I guess this was how I was going to spend my afternoon.

I read about 30 pages and got my phone up to 90% before I decided to at least try to walk around more. I ventured outside as if expecting some other café or entertainment to magically appear, but it did not. I could have gone to the Struer Museum, but we are supposed to go there for the dinner tomorrow. I ended up looking around and coming right back to the tourist center, this time mixing it up by sitting on a couch where I perused the AES program for the week to plan my tutorial schedule. I kept thinking about what else I could do, but time just passed and soon it was almost time to meet up with the hostess. She was kind enough to pick me up after she got off work since it was raining.

I ventured to the grocery store to grab some yogurt and bananas for breakfast before heading to the Folkets Hus to meet her. We arrived at the same time. Connie wore thick glasses and a warm temperament. The house, it turns out, was just up the road about a 10min bike ride.

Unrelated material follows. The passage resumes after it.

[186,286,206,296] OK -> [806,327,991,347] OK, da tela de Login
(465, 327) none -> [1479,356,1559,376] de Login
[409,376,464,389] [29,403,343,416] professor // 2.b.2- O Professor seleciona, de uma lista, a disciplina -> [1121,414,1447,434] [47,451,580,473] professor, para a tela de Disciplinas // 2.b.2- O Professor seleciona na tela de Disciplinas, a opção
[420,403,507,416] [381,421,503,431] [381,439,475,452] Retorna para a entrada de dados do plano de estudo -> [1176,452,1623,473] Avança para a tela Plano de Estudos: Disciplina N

She offered to loan me her bicycle, which I gladly accepted. The squat ceramic-tiled house has an apple tree laden with fruit along with a greenhouse with a bench to reflect on. She told me I had the whole place to myself, which I honestly had not expected. I just saw she had good reviews, was in Struer, and I was desperate to leave the hotel. She even said I could use her laundry! Hot diggity damn! After she left, I made myself comfortable. I decided to take a shower and change before heading to the AES reception. The ride back “downtown” was refreshing after so much sitting. I enjoyed looking at all the homes with matching brick work. The word “quaint” came to mind.


Brick houses in Struer

The reception was being held at Apollon: a restaurant/movie house. I drew in a deep breathe of self-confidence before entering the heavy glass doors. About fifty people gathered inside. In the center of them all stood a long table with name tags and conference swag on display. I found my name tag, grabbed one of the bags, and then headed to the bar for a calming, inhibition-loosening adult beverage. They only had one IPA, but I was happy to try a local brew.


There is an art to joining random conversations: a kind of testing, probing, and observing before you dip your feet in. Sometimes I have trouble with these sorts of things when in a room full of people I don’t know. Other times the anonymity gives me a certain level of confidence because nobody really knows me yet. In this situation, strangely, I was pulled right in.

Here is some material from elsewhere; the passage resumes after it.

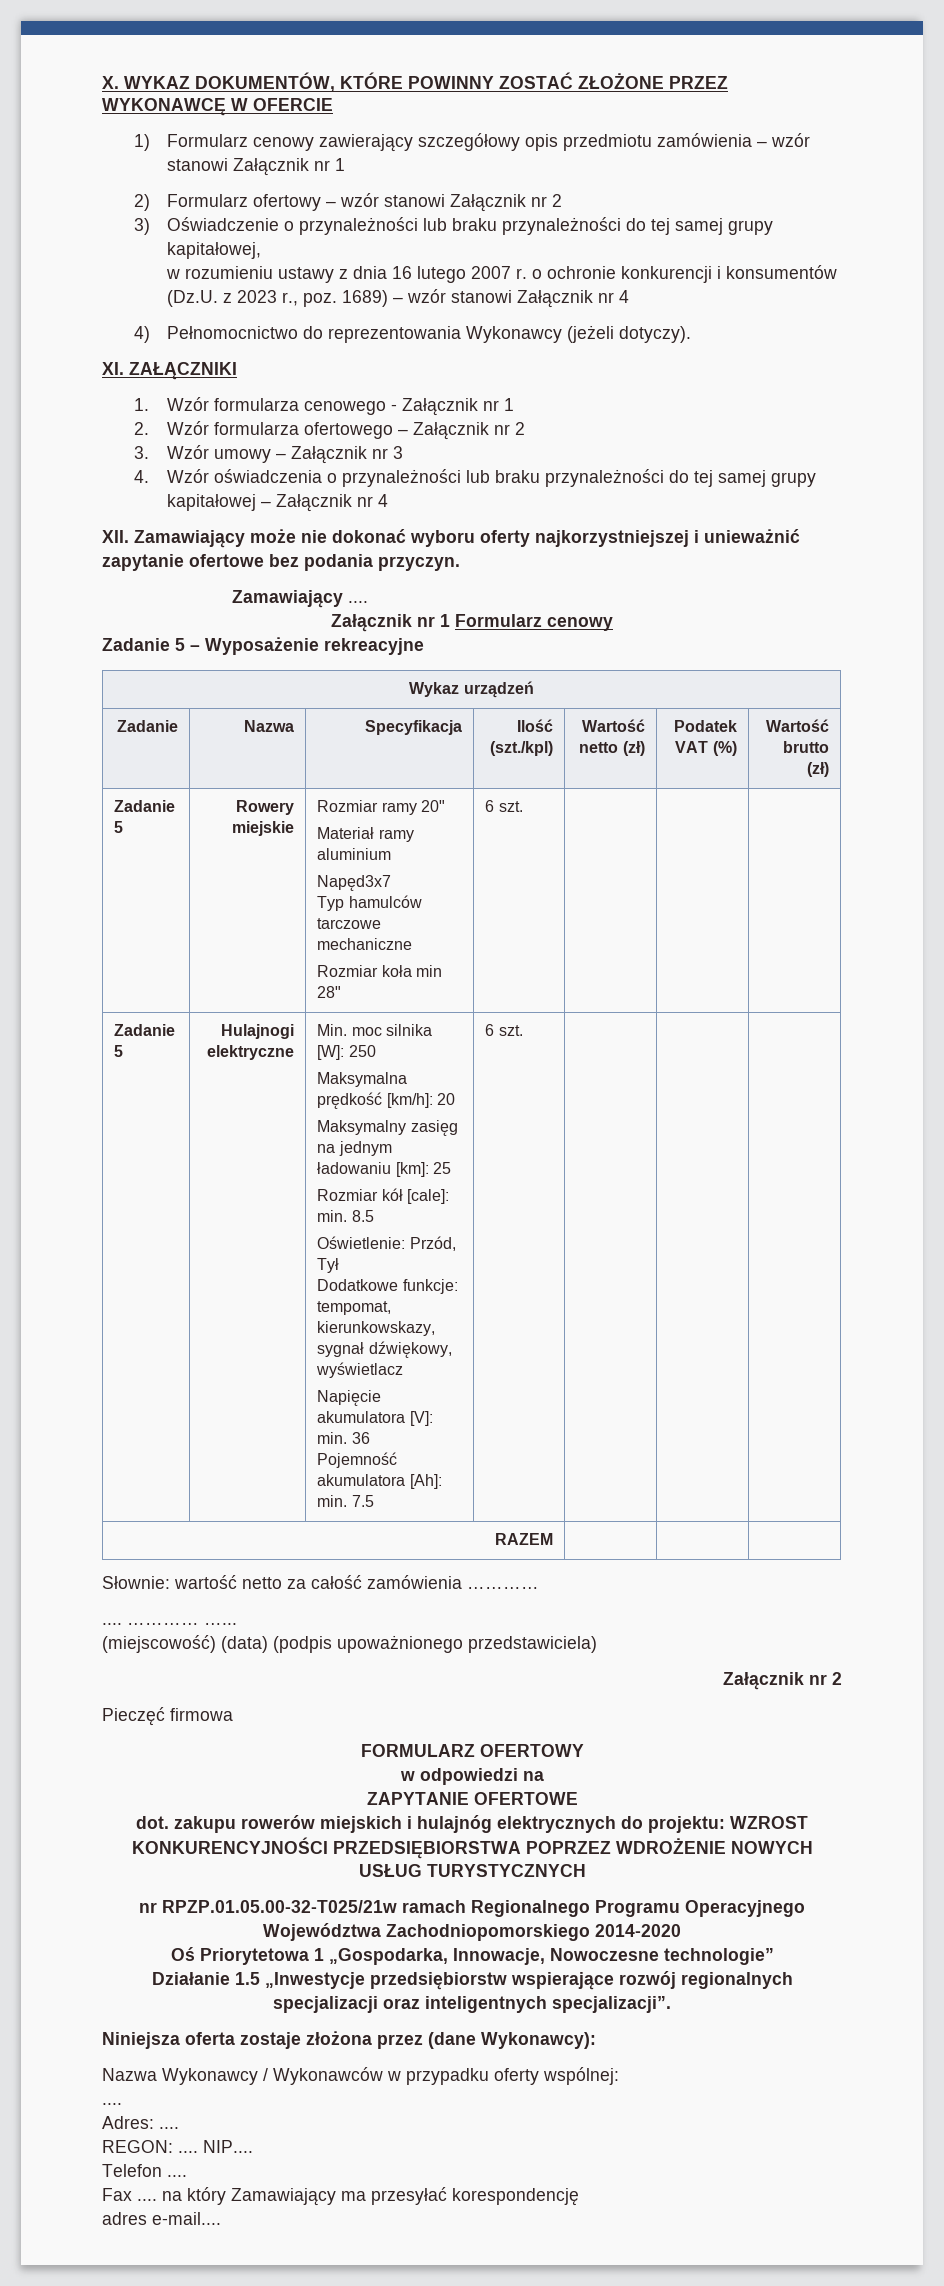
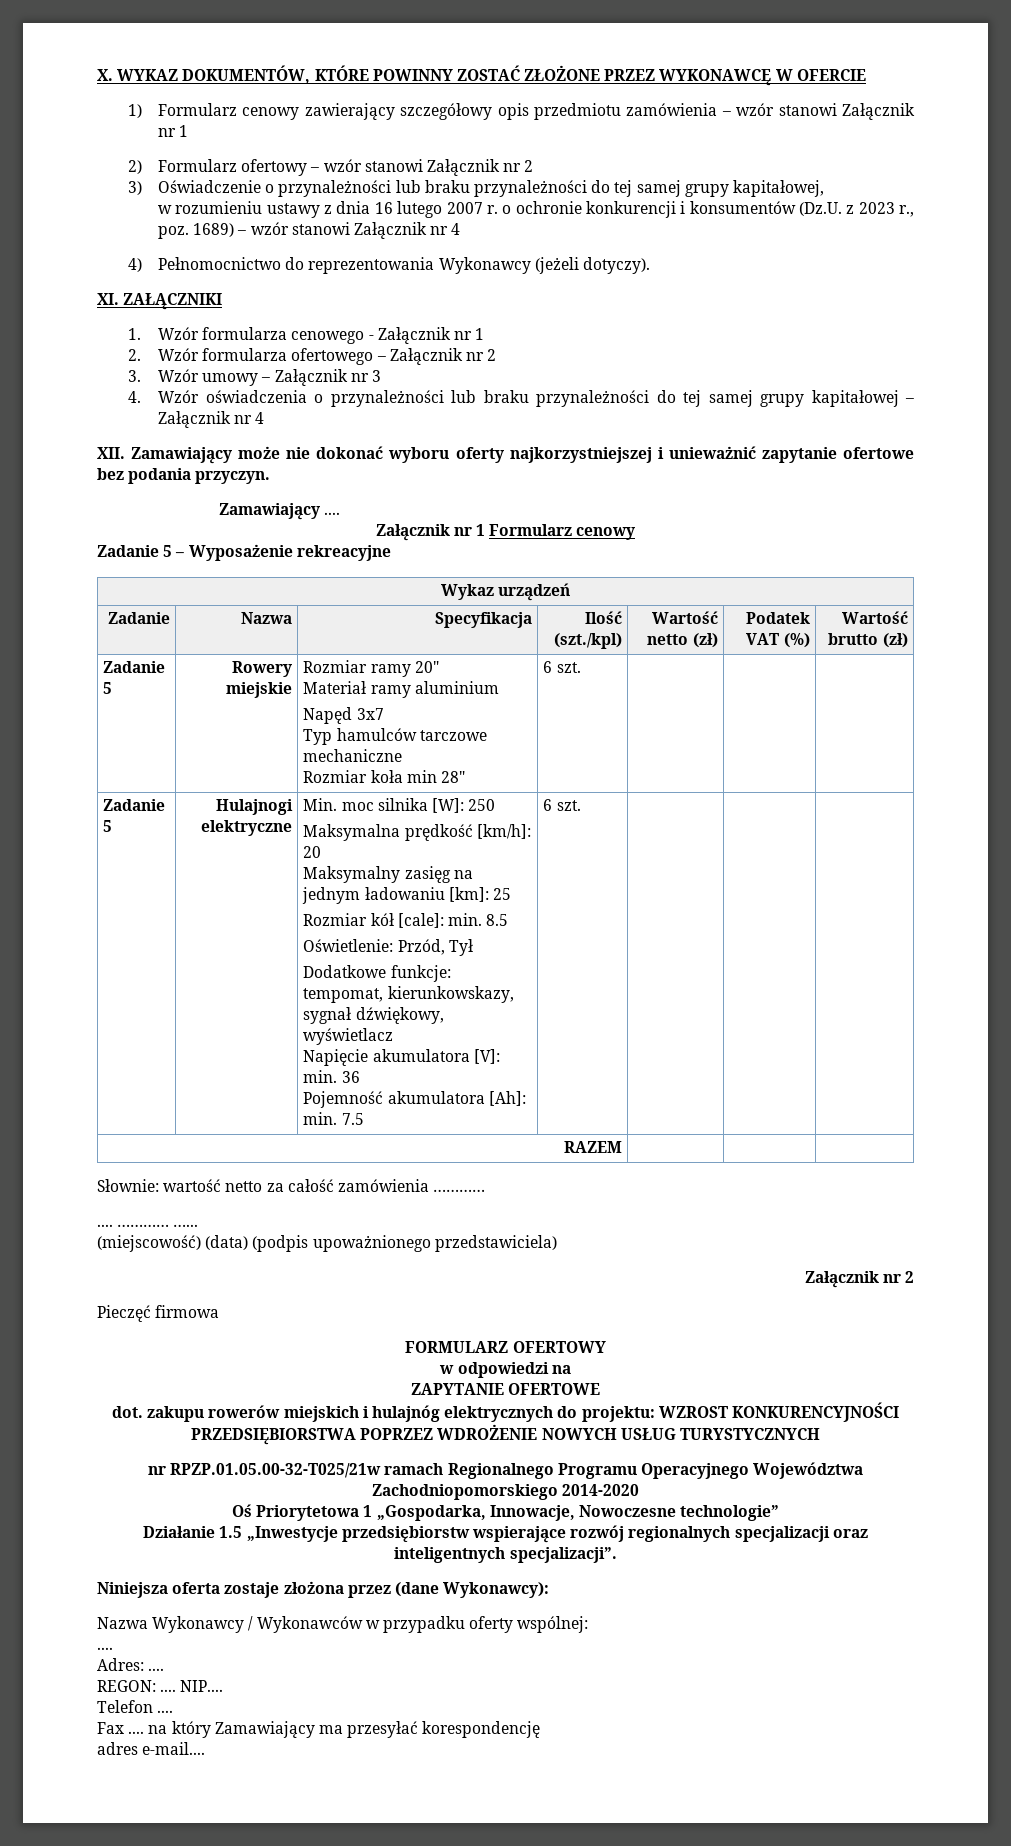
[317,875,392,891] Napęd3x7 -> [303,707,384,724] Napęd 3x7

Three men from the University of Denmark had been talking amongst themselves. A guy named Franz who looked like the European Napoleon Dynamite in the best possible way was drinking the dark ale of the same brewery I was drinking. I asked him how it was. From there came discussions of origin, Danish words and language, where we all worked, and so on. I joined them for dinner at one of the tables in the restaurant. A man who claimed to be the governor of Venø, an island close by of only 200 people, soon joined us as well as a man named François who I got into some wonderfully deep discussions with.

If there is one food you can find anywhere in Denmark, it’s the hamburger or fish and chips. The restaurant was no different. It took forever to get food but it did not really matter because the conversations were so engaging. After dinner we watched “The Dark Tower” in Dolby ATMOS in the main theater. The movie changed what I remembered of Stephen King’s gunslinger series, but more than anything I just enjoyed the moment, being there with all these heady audio people watching a movie and eating popcorn.

While I was biking home that night, the smell of fresh rain filled the air as I peddled up the long dark road. I felt like everything was going to be OK.